As President of Whitaker Communications, Carl assists law firms and non-profits with public relations and marketing matters. With more than 30 years of law firm and consulting experience, Carl provides focused, practical advice on public relations, positioning, marketing planning, and website development. He was Director of Marketing at Morrison & Foerster, a 1,000 lawyer international law firm, from 1992 to 2003. Carl received a B.A., with Distinction, from Sonoma State University and a Masters Degree from the School of Library and Information Science at UC Berkeley.
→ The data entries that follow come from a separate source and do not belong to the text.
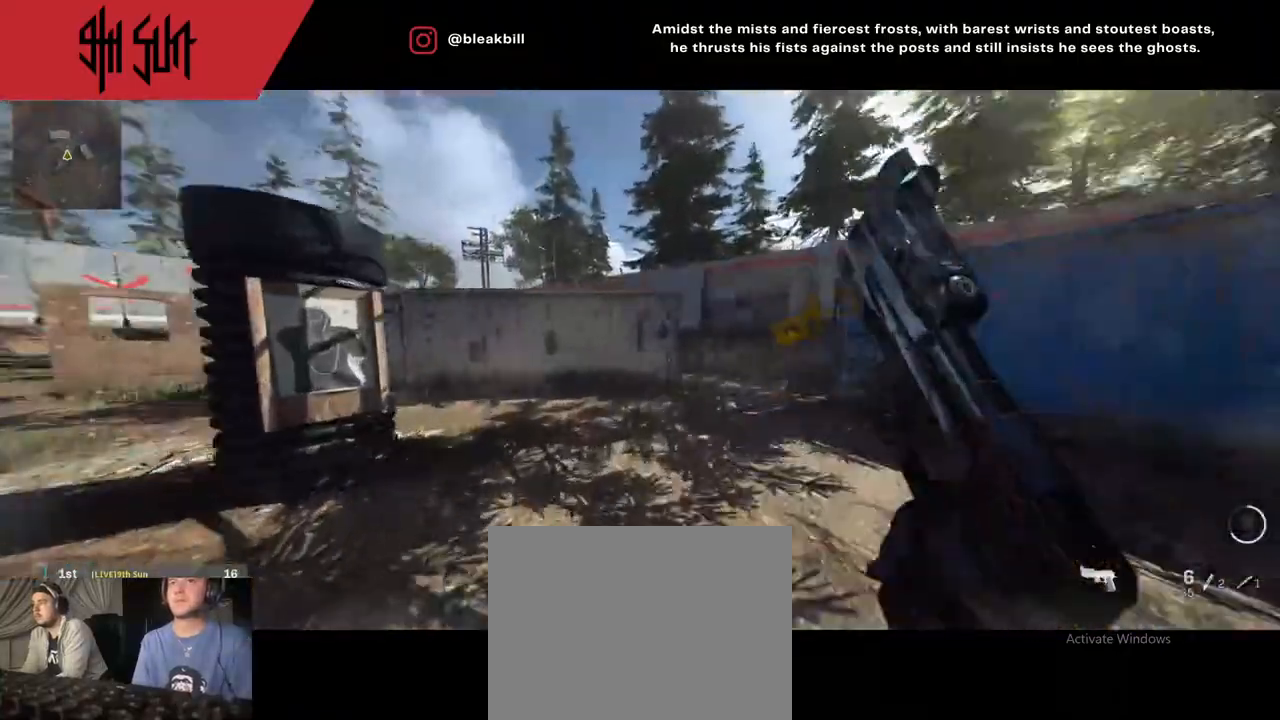
{"buttons": [], "left_stick": "up-right", "right_stick": "left", "events": [[17, "right_stick", "left"], [367, "left_stick", "up-right"]]}
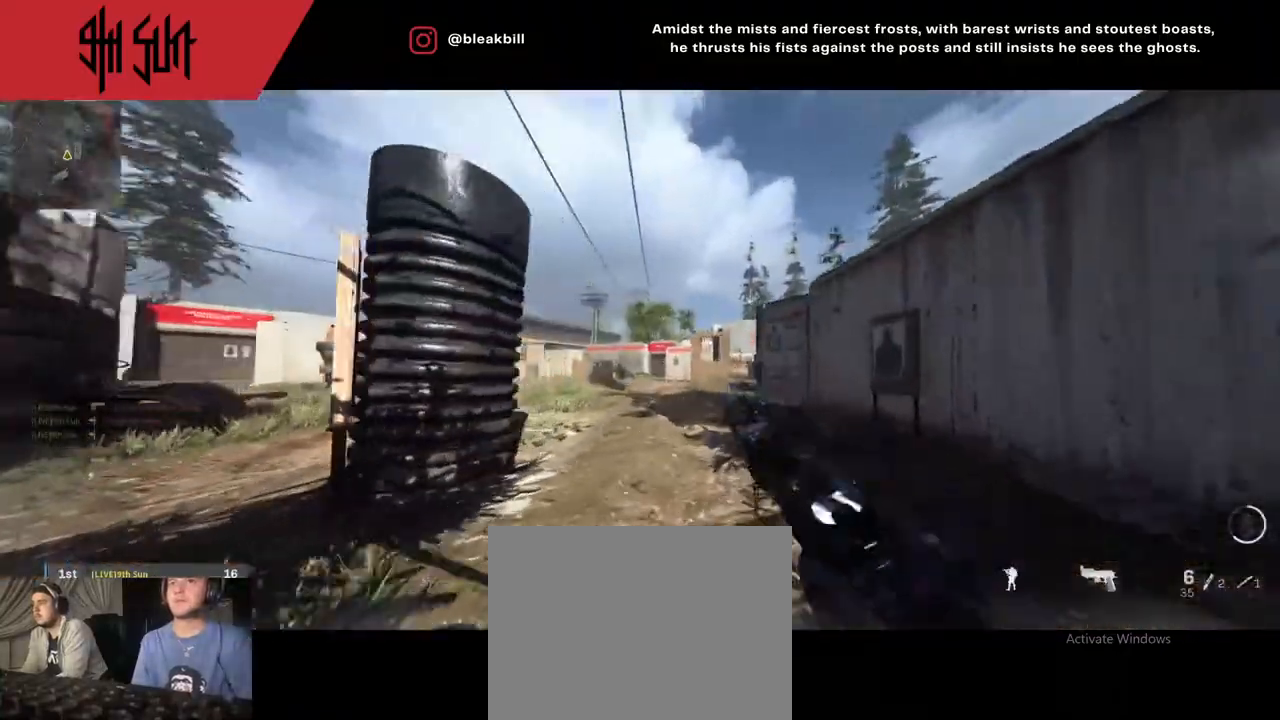
{"buttons": ["L2"], "left_stick": "left", "right_stick": "center", "events": [[117, "TRIANGLE", "down"], [117, "left_stick", "right"], [217, "CIRCLE", "down"], [217, "L2", "down"], [217, "TRIANGLE", "up"], [217, "left_stick", "left"], [217, "right_stick", "center"], [317, "CIRCLE", "up"]]}
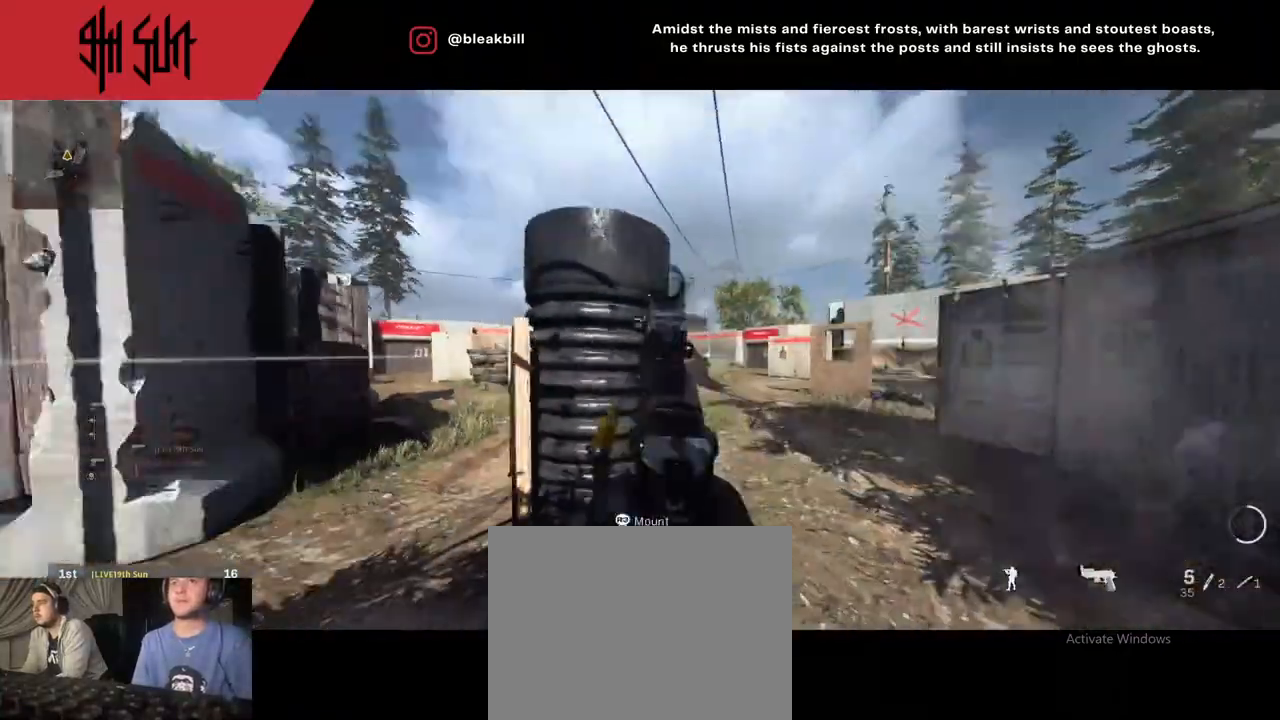
{"buttons": [], "left_stick": "up", "right_stick": "right", "events": [[50, "right_stick", "left"], [133, "L2", "up"], [133, "R2", "down"], [167, "R2", "up"], [167, "left_stick", "up-left"], [333, "left_stick", "up"], [483, "right_stick", "right"]]}
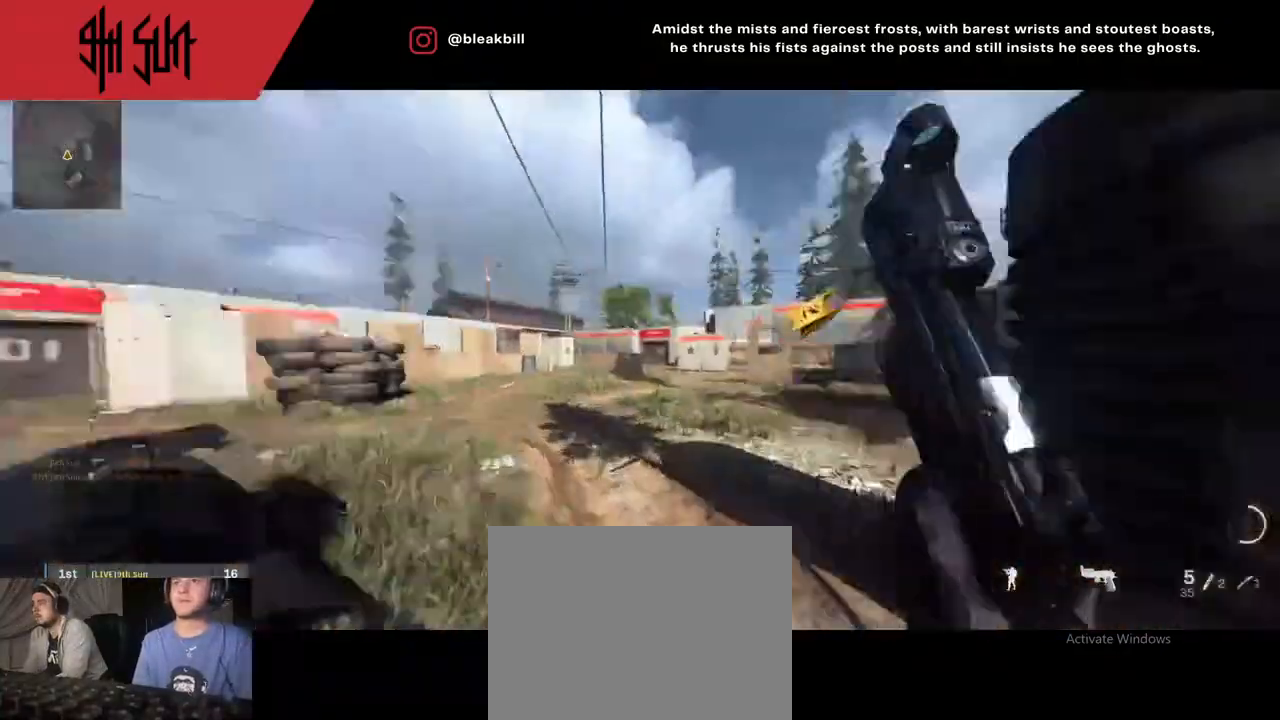
{"buttons": ["L2"], "left_stick": "up-left", "right_stick": "center", "events": [[350, "CIRCLE", "down"], [350, "right_stick", "center"], [433, "CIRCLE", "up"], [433, "L2", "down"], [433, "left_stick", "up-left"]]}
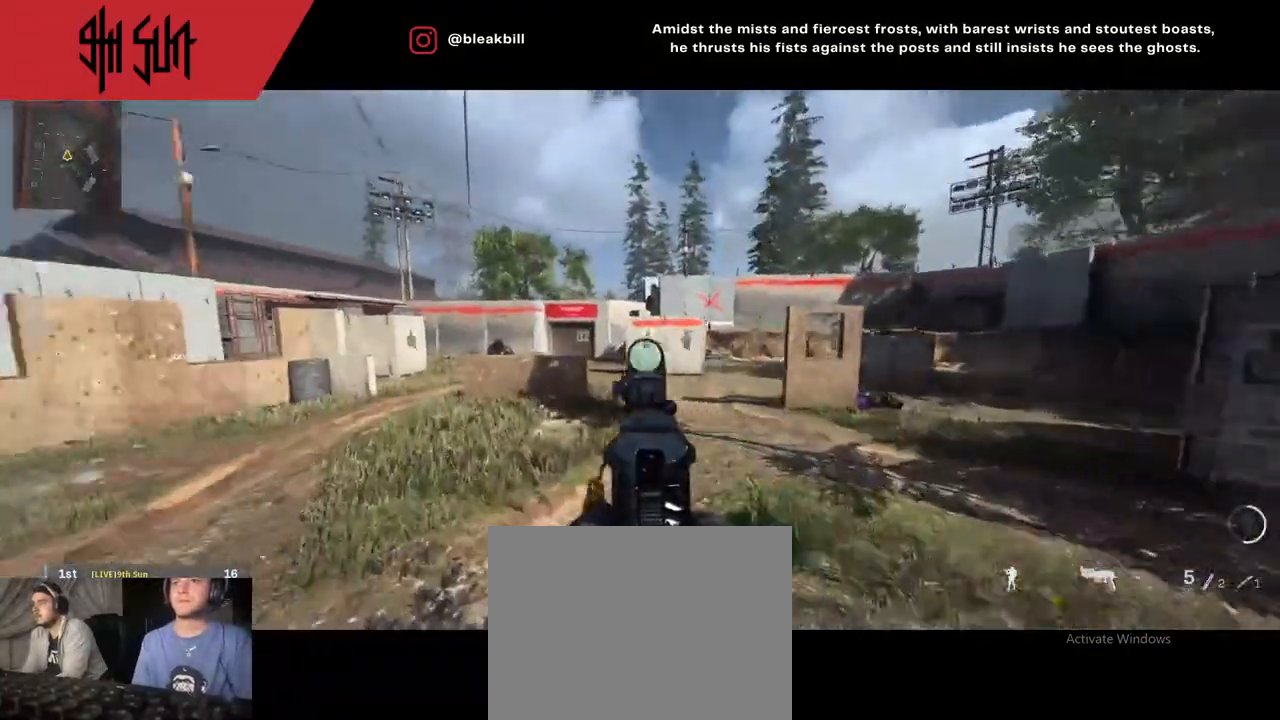
{"buttons": [], "left_stick": "up", "right_stick": "left", "events": [[133, "right_stick", "left"], [400, "L2", "up"], [400, "left_stick", "up"]]}
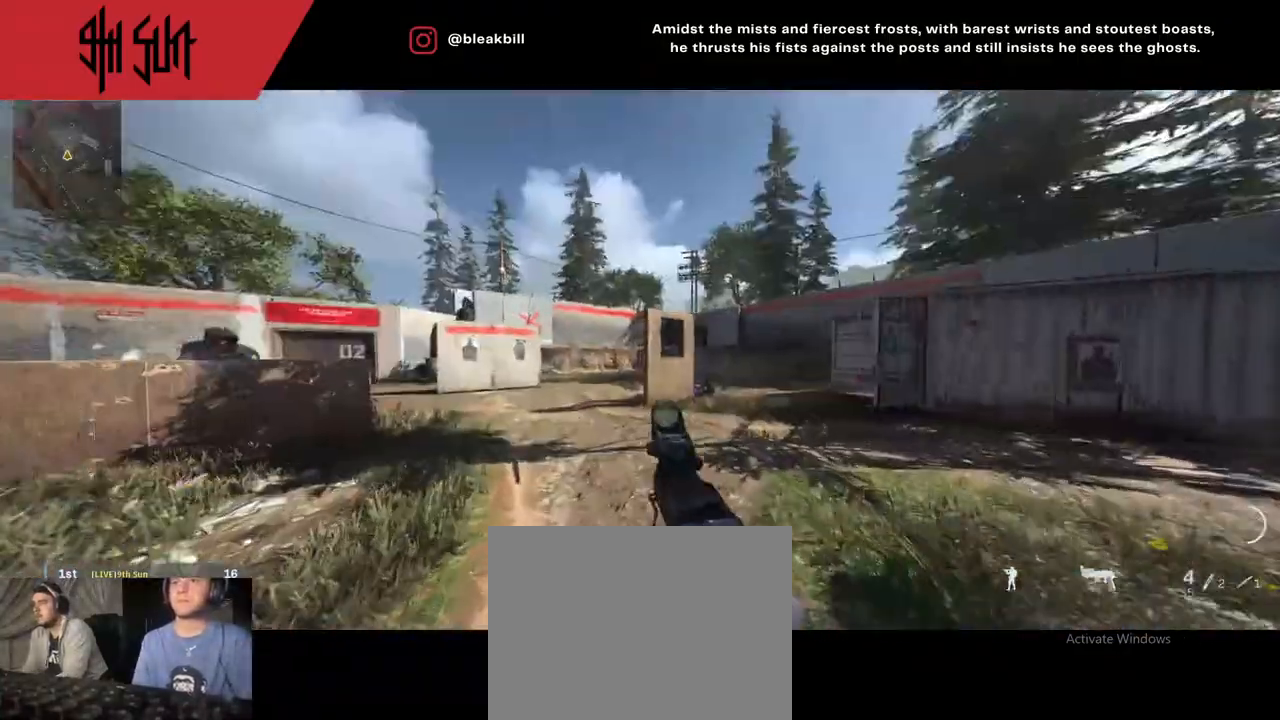
{"buttons": [], "left_stick": "up", "right_stick": "left", "events": [[250, "TRIANGLE", "down"], [500, "TRIANGLE", "up"]]}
Yichen is an undergraduate student at UC Berkeley who leads a student-run volunteering ensemble that performs at assisted living centers, elderly homes, and hospitals in the local Berkeley community. Since the early days of the pandemic, Yichen has been organizing volunteer musical performances at these sorts of locations in an effort to dispel the loneliness to which the pandemic had subjected the patients and residents at these locations. For it is music which he has discovered can speak into their hearts and alleviate their emotional isolation when words alone cannot, and, for this reason, he is immensely grateful for his talents in performing music — specifically performing on the piano — which he has cultivated over much of his life.
At Berkeley, Yichen is currently studying philosophy, neurobiology, and computer science, and he aspires to become a neurologist or a neurosurgeon one day. Outside of school, he writes, performs in an orchestra, and practices kendo.